„Guck mal, Mama!“, ruft meine Tochter und im ganzen Laden wird es mucksmäuschen still. Spannung liegt in der Luft. Ich bin mit meiner Tochter im Geschäft für Kinderbrillen und außer uns ist noch eine andere Familie da, Eltern und ihr Baby. Ungefähr sechs bis neun Monate alt, schätze ich. Selbst aus der Entfernung erkenne ich, dass das Baby nicht richtig sehen kann. Es blickt ins Leere und wirkt irgendwie teilnahmslos.
Die Mitarbeiterin flüstert uns zu: „Das Kleine hat seit der Geburt eine starke Sehschwäche. Es sieht alles nur ganz, ganz verschwommen. Und bekommt jetzt seine erste Brille. Das wird für das Kind ein himmelweiter Unterschied sein. Und wir dürfen leise zugucken … “
Und tatsächlich: Eine andere Mitarbeiterin setzt dem Baby die Brille auf - und es reißt die Augen riesig weit auf. Unglaublich staunend sieht es aus.

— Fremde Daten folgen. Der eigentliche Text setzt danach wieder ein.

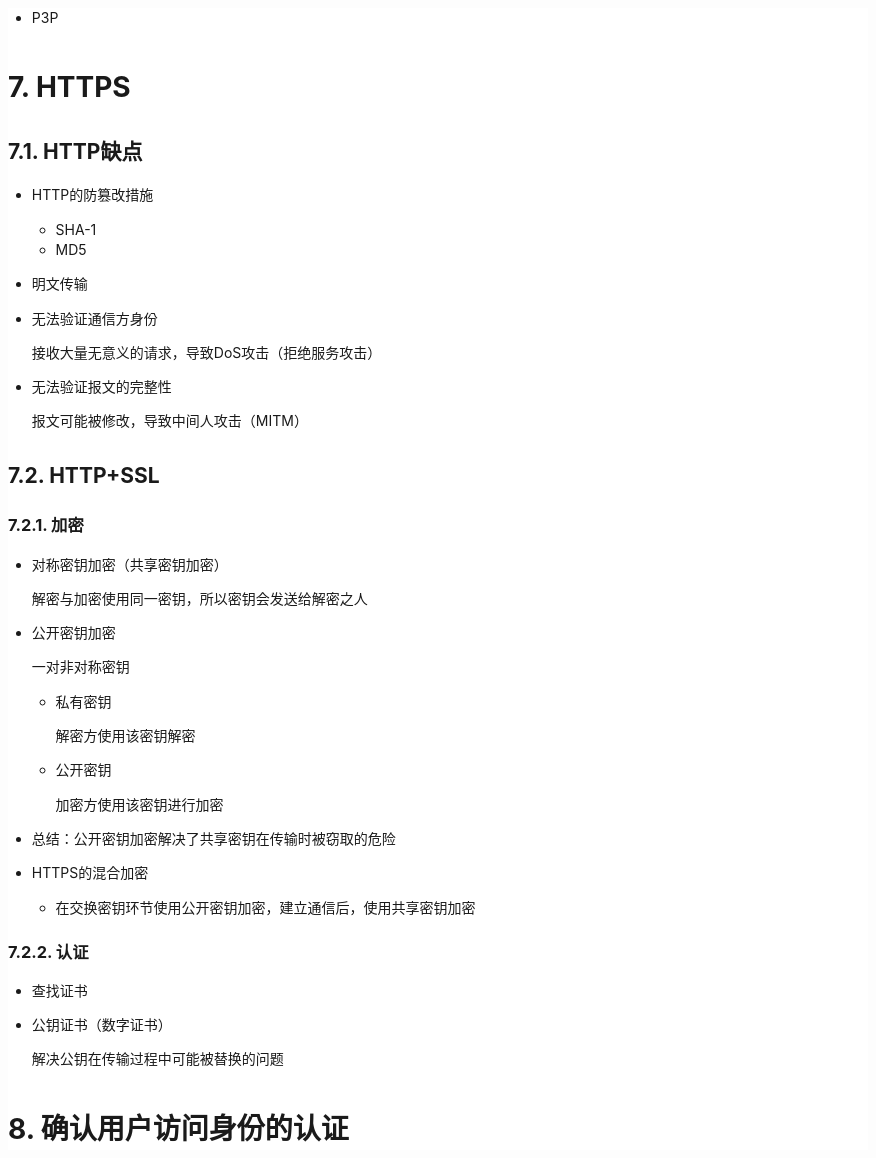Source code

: * P3P

# 7. HTTPS

## 7.1. HTTP缺点

* HTTP的防篡改措施

  * SHA-1
  * MD5

* 明文传输

* 无法验证通信方身份

  接收大量无意义的请求，导致DoS攻击（拒绝服务攻击）

* 无法验证报文的完整性

  报文可能被修改，导致中间人攻击（MITM）

## 7.2. HTTP+SSL

### 7.2.1. 加密

* 对称密钥加密（共享密钥加密）

  解密与加密使用同一密钥，所以密钥会发送给解密之人

* 公开密钥加密

  一对非对称密钥

  * 私有密钥

    解密方使用该密钥解密

  * 公开密钥

    加密方使用该密钥进行加密

* 总结：公开密钥加密解决了共享密钥在传输时被窃取的危险

* HTTPS的混合加密

  * 在交换密钥环节使用公开密钥加密，建立通信后，使用共享密钥加密

### 7.2.2. 认证

* 查找证书

* 公钥证书（数字证书）

  解决公钥在传输过程中可能被替换的问题

# 8. 确认用户访问身份的认证
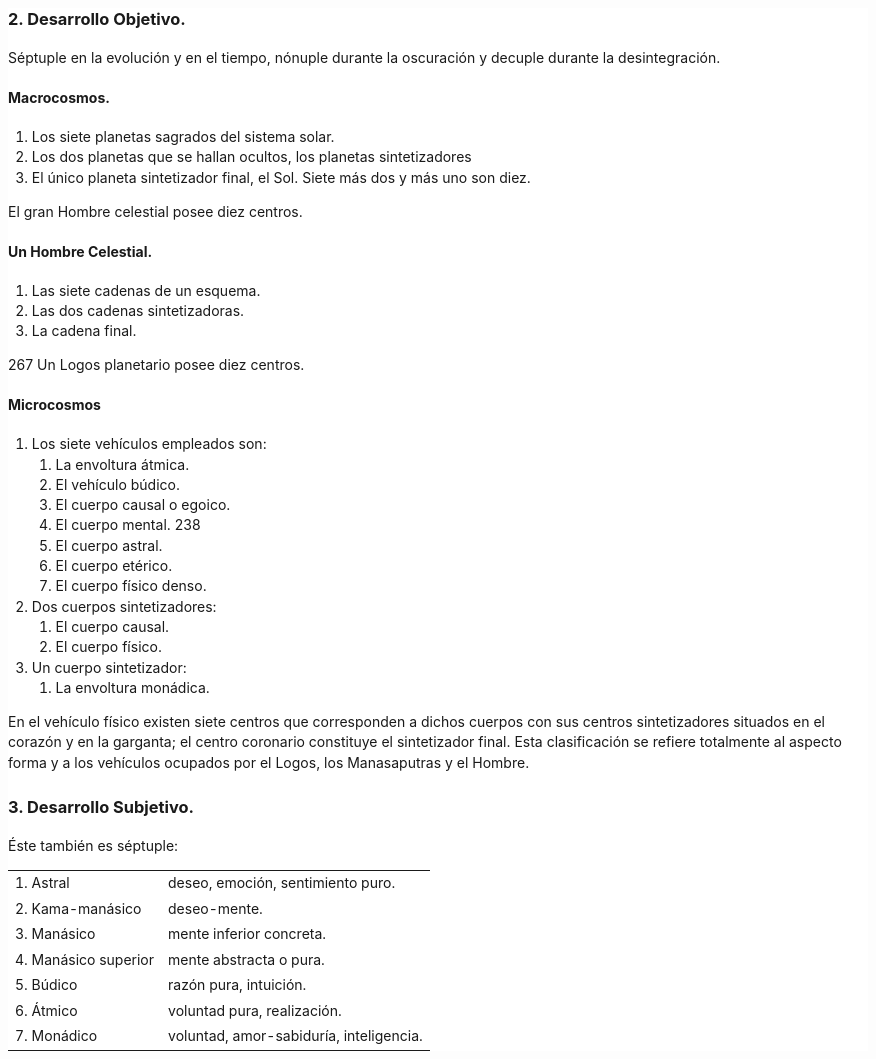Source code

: ### 2. Desarrollo Objetivo.

Séptuple en la evolución y en el tiempo, nónuple durante la oscuración y decuple durante la desintegración.

#### Macrocosmos.

1. Los siete planetas sagrados del sistema solar.
2. Los dos planetas que se hallan ocultos, los planetas sintetizadores
3. El único planeta sintetizador final, el Sol. Siete más dos y más uno son diez.

El gran Hombre celestial posee diez centros.

#### Un Hombre Celestial.

1. Las siete cadenas de un esquema.
2. Las dos cadenas sintetizadoras.
3. La cadena final.

<p><pin lang="en">267</pin> Un Logos planetario posee diez centros.</p>

#### Microcosmos

1. Los siete vehículos empleados son:
   1. La envoltura átmica.
   2. El vehículo búdico.
   3. El cuerpo causal o egoico.
   4. El cuerpo mental. <pin lang="es">238</pin>
   5. El cuerpo astral.
   6. El cuerpo etérico.
   7. El cuerpo físico denso.
2. Dos cuerpos sintetizadores:
   1. El cuerpo causal.
   2. El cuerpo físico.
3. Un cuerpo sintetizador:
   1. La  envoltura monádica.

En el vehículo físico existen siete centros que corresponden a dichos cuerpos con sus centros sintetizadores situados en el corazón y en la garganta; el centro coronario constituye el sintetizador final. Esta clasificación se refiere totalmente al aspecto forma y a los vehículos ocupados por el Logos, los Manasaputras y el Hombre.

### 3. Desarrollo Subjetivo.

Éste también es séptuple:

|                      |                                         |
| -------------------- | --------------------------------------- |
| 1. Astral            | deseo, emoción, sentimiento puro.       |
| 2. Kama-manásico     | deseo-mente.                            |
| 3. Manásico          | mente inferior concreta.                |
| 4. Manásico superior | mente abstracta o pura.                 |
| 5. Búdico            | razón pura, intuición.                  |
| 6. Átmico            | voluntad pura, realización.             |
| 7. Monádico          | voluntad, amor-sabiduría, inteligencia. |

Unsere Beraterin erklärt uns: „Es kann den Unterschied sofort wahrnehmen, das Verschwommene wird klar. Das Kind erkennt zum ersten Mal seine Umwelt, und vor allem: seine Eltern!“ Und das ist für uns auch klar erkennbar: Die Eltern sehen in den Augen ihres Kindes, dass sie von ihm erkannt werden. Man sieht ihnen an, wie sie das berührt. Alle Augen leuchten.
Was für eine tiefe Erfahrung - nicht nur für Kinder: Ich kann andere ansehen und und ich bin selbst liebevoll angesehen. Ich erkenne mich im Anderen wieder. Erlebe und spüre: Wir gehören zusammen.
Völlig unabhängig davon, wie gut man selbst mit den Augen sehen kann oder als blinder Mensch die Welt mit allen anderen Sinnen wahrnimmt. Es ist ein Grundhunger von uns Menschen, wie Psycholog*innen sagen: den liebevollen Blick des Anderen spüren. Und darin erleben: Ich habe ein Ansehen, eine unantastbare Würde, einen bedingungslosen Wert.
Auch Gott schaut uns Menschen so freundlich an, mit leuchtenden Augen voller Liebe und Staunen. Das wird uns sonntags am Ende eines Gottesdienstes oft zugesprochen – mit diesem alten Segenswort:
„Der HERR segne dich und beschütze dich. Der HERR lasse sein Angesicht leuchten über dir und sei dir gnädig. Der HERR wende dir sein Angesicht zu und gebe dir Frieden.“ (4.Mose 6,22-27)
Diesen freundlichen Blick wünsche ich Ihnen heute.